Tags stuck in bad quality after reconnect

After a reconnect, ReSubscribeAll re-issues all subscriptions. Tags that resolve successfully immediately receive a seeded value from ReadAsync before the subscription's first change notification arrives, so the Instance Actor sees a good-quality value promptly. Tags that fail resolution land in _unresolvedTags and are retried at TagResolutionRetryInterval. If a tag is persistently bad, check whether the tag path exists on the device and whether the device is online. The health report's ResolvedTags vs TotalSubscribedTags counters expose the gap without requiring the debug view.

Connection not failing over to backup

The failover counter uses two independent paths: _consecutiveFailures for connect-attempt failures, and _consecutiveUnstableDisconnects for connections that drop before StableConnectionThreshold.

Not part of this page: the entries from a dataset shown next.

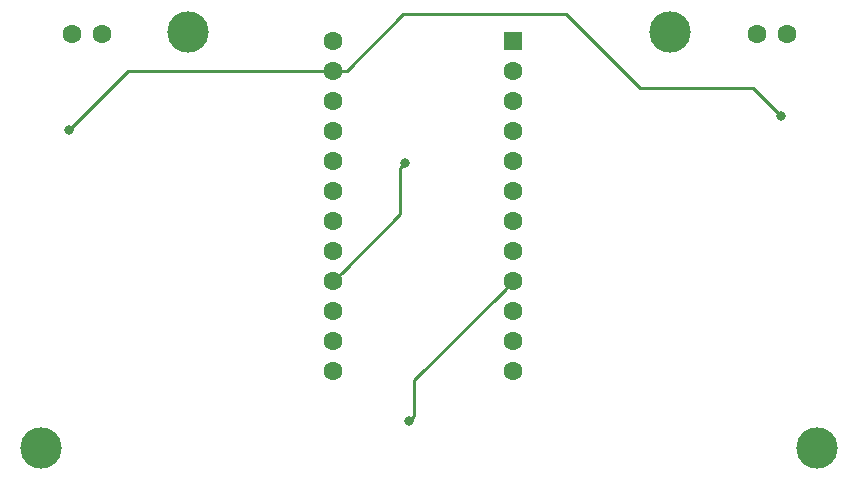
<source format=gbr>
G04 #@! TF.GenerationSoftware,KiCad,Pcbnew,5.0.2+dfsg1-1~bpo9+1*
G04 #@! TF.CreationDate,2018-12-22T15:32:15+00:00*
G04 #@! TF.ProjectId,arduino_controller,61726475-696e-46f5-9f63-6f6e74726f6c,rev?*
G04 #@! TF.SameCoordinates,Original*
G04 #@! TF.FileFunction,Copper,L2,Bot*
G04 #@! TF.FilePolarity,Positive*
%FSLAX46Y46*%
G04 Gerber Fmt 4.6, Leading zero omitted, Abs format (unit mm)*
G04 Created by KiCad (PCBNEW 5.0.2+dfsg1-1~bpo9+1) date Sat 22 Dec 2018 15:32:15 GMT*
%MOMM*%
%LPD*%
G01*
G04 APERTURE LIST*
G04 #@! TA.AperFunction,ComponentPad*
%ADD10R,1.600000X1.600000*%
G04 #@! TD*
G04 #@! TA.AperFunction,ComponentPad*
%ADD11C,1.600000*%
G04 #@! TD*
G04 #@! TA.AperFunction,ComponentPad*
%ADD12C,3.500000*%
G04 #@! TD*
G04 #@! TA.AperFunction,ViaPad*
%ADD13C,0.800000*%
G04 #@! TD*
G04 #@! TA.AperFunction,Conductor*
%ADD14C,0.250000*%
G04 #@! TD*
G04 APERTURE END LIST*
D10*
G04 #@! TO.P,U1,1*
G04 #@! TO.N,Net-(U1-Pad1)*
X57505500Y-152509500D03*
D11*
G04 #@! TO.P,U1,2*
G04 #@! TO.N,Net-(U1-Pad2)*
X57505500Y-155049500D03*
G04 #@! TO.P,U1,3*
G04 #@! TO.N,Net-(U1-Pad3)*
X57505500Y-157589500D03*
G04 #@! TO.P,U1,4*
G04 #@! TO.N,Net-(U1-Pad4)*
X57505500Y-160129500D03*
G04 #@! TO.P,U1,5*
G04 #@! TO.N,Net-(SW2-Pad1)*
X57505500Y-162669500D03*
G04 #@! TO.P,U1,6*
G04 #@! TO.N,Net-(SW9-Pad1)*
X57505500Y-165209500D03*
G04 #@! TO.P,U1,7*
G04 #@! TO.N,Net-(SW3-Pad1)*
X57505500Y-167749500D03*
G04 #@! TO.P,U1,8*
G04 #@! TO.N,Net-(SW1-Pad1)*
X57505500Y-170289500D03*
G04 #@! TO.P,U1,9*
G04 #@! TO.N,Net-(SW4-Pad1)*
X57505500Y-172829500D03*
G04 #@! TO.P,U1,10*
G04 #@! TO.N,Net-(SW5-Pad1)*
X57505500Y-175369500D03*
G04 #@! TO.P,U1,11*
G04 #@! TO.N,Net-(SW6-Pad1)*
X57505500Y-177909500D03*
G04 #@! TO.P,U1,12*
G04 #@! TO.N,Net-(SW7-Pad1)*
X57505500Y-180449500D03*
G04 #@! TO.P,U1,13*
G04 #@! TO.N,Net-(SW10-Pad1)*
X42265500Y-180449500D03*
G04 #@! TO.P,U1,14*
G04 #@! TO.N,Net-(SW8-Pad1)*
X42265500Y-177909500D03*
G04 #@! TO.P,U1,15*
G04 #@! TO.N,Net-(SW11-Pad1)*
X42265500Y-175369500D03*
G04 #@! TO.P,U1,16*
G04 #@! TO.N,Net-(SW12-Pad1)*
X42265500Y-172829500D03*
G04 #@! TO.P,U1,17*
G04 #@! TO.N,Net-(U1-Pad17)*
X42265500Y-170289500D03*
G04 #@! TO.P,U1,18*
G04 #@! TO.N,Net-(U1-Pad18)*
X42265500Y-167749500D03*
G04 #@! TO.P,U1,19*
G04 #@! TO.N,Net-(U1-Pad19)*
X42265500Y-165209500D03*
G04 #@! TO.P,U1,20*
G04 #@! TO.N,Net-(U1-Pad20)*
X42265500Y-162669500D03*
G04 #@! TO.P,U1,21*
G04 #@! TO.N,Net-(U1-Pad21)*
X42265500Y-160129500D03*
G04 #@! TO.P,U1,22*
G04 #@! TO.N,Net-(U1-Pad22)*
X42265500Y-157589500D03*
G04 #@! TO.P,U1,23*
G04 #@! TO.N,Net-(SW1-Pad2)*
X42265500Y-155049500D03*
G04 #@! TO.P,U1,24*
G04 #@! TO.N,Net-(U1-Pad24)*
X42265500Y-152509500D03*
G04 #@! TD*
D12*
G04 #@! TO.P,U2,1*
G04 #@! TO.N,Net-(U2-Pad1)*
X29972000Y-151701500D03*
G04 #@! TD*
G04 #@! TO.P,U3,1*
G04 #@! TO.N,Net-(U3-Pad1)*
X17526000Y-186944000D03*
G04 #@! TD*
G04 #@! TO.P,U4,1*
G04 #@! TO.N,Net-(U4-Pad1)*
X70802500Y-151701500D03*
G04 #@! TD*
G04 #@! TO.P,U5,1*
G04 #@! TO.N,Net-(U5-Pad1)*
X83248500Y-186944000D03*
G04 #@! TD*
D11*
G04 #@! TO.P,SW11,2*
G04 #@! TO.N,Net-(SW1-Pad2)*
X22669500Y-151892000D03*
G04 #@! TO.P,SW11,1*
G04 #@! TO.N,Net-(SW11-Pad1)*
X20129500Y-151892000D03*
G04 #@! TD*
G04 #@! TO.P,SW12,1*
G04 #@! TO.N,Net-(SW12-Pad1)*
X78105000Y-151892000D03*
G04 #@! TO.P,SW12,2*
G04 #@! TO.N,Net-(SW1-Pad2)*
X80645000Y-151892000D03*
G04 #@! TD*
D13*
G04 #@! TO.N,Net-(SW1-Pad2)*
X19875500Y-160020000D03*
X80137000Y-158813500D03*
G04 #@! TO.N,Net-(SW4-Pad1)*
X48704500Y-184658000D03*
G04 #@! TO.N,Net-(SW12-Pad1)*
X48323500Y-162814000D03*
G04 #@! TD*
D14*
G04 #@! TO.N,Net-(SW1-Pad2)*
X24846000Y-155049500D02*
X19875500Y-160020000D01*
X42265500Y-155049500D02*
X24846000Y-155049500D01*
X43396870Y-155049500D02*
X48205370Y-150241000D01*
X42265500Y-155049500D02*
X43396870Y-155049500D01*
X48205370Y-150241000D02*
X61976000Y-150241000D01*
X61976000Y-150241000D02*
X68199000Y-156464000D01*
X68199000Y-156464000D02*
X77787500Y-156464000D01*
X77787500Y-156464000D02*
X80137000Y-158813500D01*
G04 #@! TO.N,Net-(SW4-Pad1)*
X56705501Y-173629499D02*
X57505500Y-172829500D01*
X49104499Y-181230501D02*
X56705501Y-173629499D01*
X49104499Y-184258001D02*
X49104499Y-181230501D01*
X48704500Y-184658000D02*
X49104499Y-184258001D01*
G04 #@! TO.N,Net-(SW12-Pad1)*
X47923501Y-167171499D02*
X43065499Y-172029501D01*
X43065499Y-172029501D02*
X42265500Y-172829500D01*
X47923501Y-163213999D02*
X47923501Y-167171499D01*
X48323500Y-162814000D02*
X47923501Y-163213999D01*
G04 #@! TD*
M02*

</source>
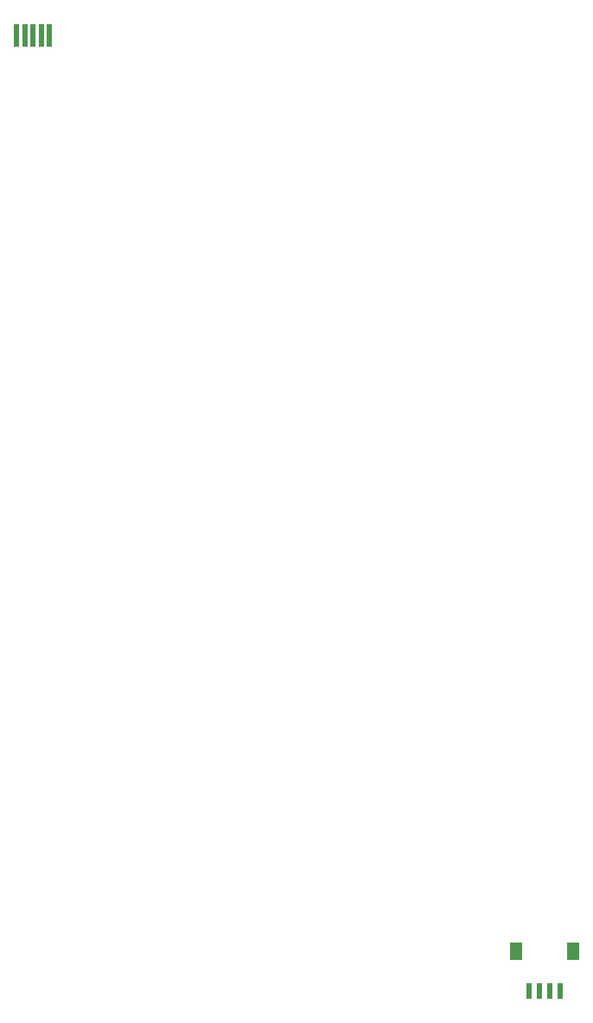
<source format=gbr>
%TF.GenerationSoftware,KiCad,Pcbnew,(5.1.10)-1*%
%TF.CreationDate,2022-05-13T21:41:30+07:00*%
%TF.ProjectId,solder,736f6c64-6572-42e6-9b69-6361645f7063,rev?*%
%TF.SameCoordinates,Original*%
%TF.FileFunction,Paste,Top*%
%TF.FilePolarity,Positive*%
%FSLAX46Y46*%
G04 Gerber Fmt 4.6, Leading zero omitted, Abs format (unit mm)*
G04 Created by KiCad (PCBNEW (5.1.10)-1) date 2022-05-13 21:41:30*
%MOMM*%
%LPD*%
G01*
G04 APERTURE LIST*
%ADD10R,1.200000X1.800000*%
%ADD11R,0.600000X1.550000*%
%ADD12R,0.500000X2.250000*%
G04 APERTURE END LIST*
D10*
%TO.C,J4*%
X349625000Y-105675000D03*
X355225000Y-105675000D03*
D11*
X353925000Y-109550000D03*
X352925000Y-109550000D03*
X350925000Y-109550000D03*
X351925000Y-109550000D03*
%TD*%
D12*
%TO.C,J2*%
X300712500Y-16012500D03*
X301512500Y-16012500D03*
X302312500Y-16012500D03*
X303112500Y-16012500D03*
X303912500Y-16012500D03*
%TD*%
M02*

</source>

Both must reach FailoverRetryCount to trigger a switch. A connection that succeeds but immediately drops does not increment _consecutiveFailures — it increments _consecutiveUnstableDisconnects instead. Verify both counters are relevant to the observed failure pattern. Failover events are written to Site Event Logging as Warning entries.

Browse hangs on "loading…"

The DataConnectionActor caps BrowseNodeResult to ~100 KB before returning it. If the picker hangs rather than showing a "results truncated" hint, the reply may have been silently discarded by Akka remoting before reaching central (the reply crosses the site→central frame). Check whether the connection actor is in Connecting or Reconnecting state — browse while disconnected returns BrowseFailureKind.ConnectionNotConnected immediately rather than hanging.

Alarm feed not receiving transitions

Confirm that the connection's adapter implements IAlarmSubscribableConnection (currently OpcUaDataConnection and MxGatewayDataConnection). A non-capable adapter returns SubscribeAlarmsResponse(Success = false). If the capability is present, check whether the connection is in Connected state — SubscribeAlarmsRequest is stashed while Connecting or Reconnecting and processed on entering Connected. On reconnect, ReSubscribeAllAlarms re-opens the feeds and the adapter replays a snapshot.